*** EXCERPT TO READ ***

Open a file relative to a directory file descriptor — the modern replacement for open().

Signature

#include <fcntl.h>

int openat(int dirfd, const char * pathname, int flags, mode_t mode);
dirfd
Directory descriptor that anchors pathname when pathname is relative. AT_FDCWD means "use the process's current working directory". An absolute pathname makes dirfd irrelevant (but it is still validated; pass AT_FDCWD when in doubt).
pathname
Path of the file to open. If absolute, dirfd is ignored. If relative, dirfd anchors it.
flags
Same as open(): access mode ORed with creation/status flags (O_CREAT, O_CLOEXEC, etc.).
mode
File-permission bits applied only with O_CREAT or O_TMPFILE.

***

REQUIREMENT 1 -
Copy the records below verbatim, line for line.

*** ENTRIES ***

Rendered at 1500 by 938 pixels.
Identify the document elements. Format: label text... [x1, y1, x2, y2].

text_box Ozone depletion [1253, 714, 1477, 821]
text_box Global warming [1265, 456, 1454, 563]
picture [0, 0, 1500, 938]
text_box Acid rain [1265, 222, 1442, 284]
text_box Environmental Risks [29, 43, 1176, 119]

***

REQUIREMENT 2 -
Write the next part of the openat() reference above, picking up after its final line.

WRITTEN REPLY 1 -
Rendered at 1500 by 938 pixels.
Identify the document elements. Format: label text... [x1, y1, x2, y2].

text_box Ozone depletion [1253, 714, 1477, 821]
text_box Global warming [1265, 456, 1454, 563]
picture [0, 0, 1500, 938]
text_box Acid rain [1265, 222, 1442, 284]
text_box Environmental Risks [29, 43, 1176, 119]

WRITTEN REPLY 2 -
Description

openat() opens the file at pathname, but interprets pathname relative to the directory referred to by dirfd instead of the calling process's current working directory. With dirfd == AT_FDCWD, openat() behaves exactly like open(). The other arguments — flags, mode — are identical to open(). Modern glibc implements open() via openat() with AT_FDCWD; on aarch64 the legacy open() syscall doesn't exist at all, only openat() and openat2(). Beyond convenience, openat() is the building block of race-free filesystem operations: holding dirfd over an O_DIRECTORY open lets you traverse a tree without recomposing absolute paths between hops, immune to symlink swaps and rename races at higher directory levels.

Architecture mapping

ArchitectureNumberABIEntry point
x86 (i386)295i386sys_openat
x64 (x86_64)257commonsys_openat
ARM64 (aarch64)56sys_openat

Kernel history

Introduced in Linux 2.6.16.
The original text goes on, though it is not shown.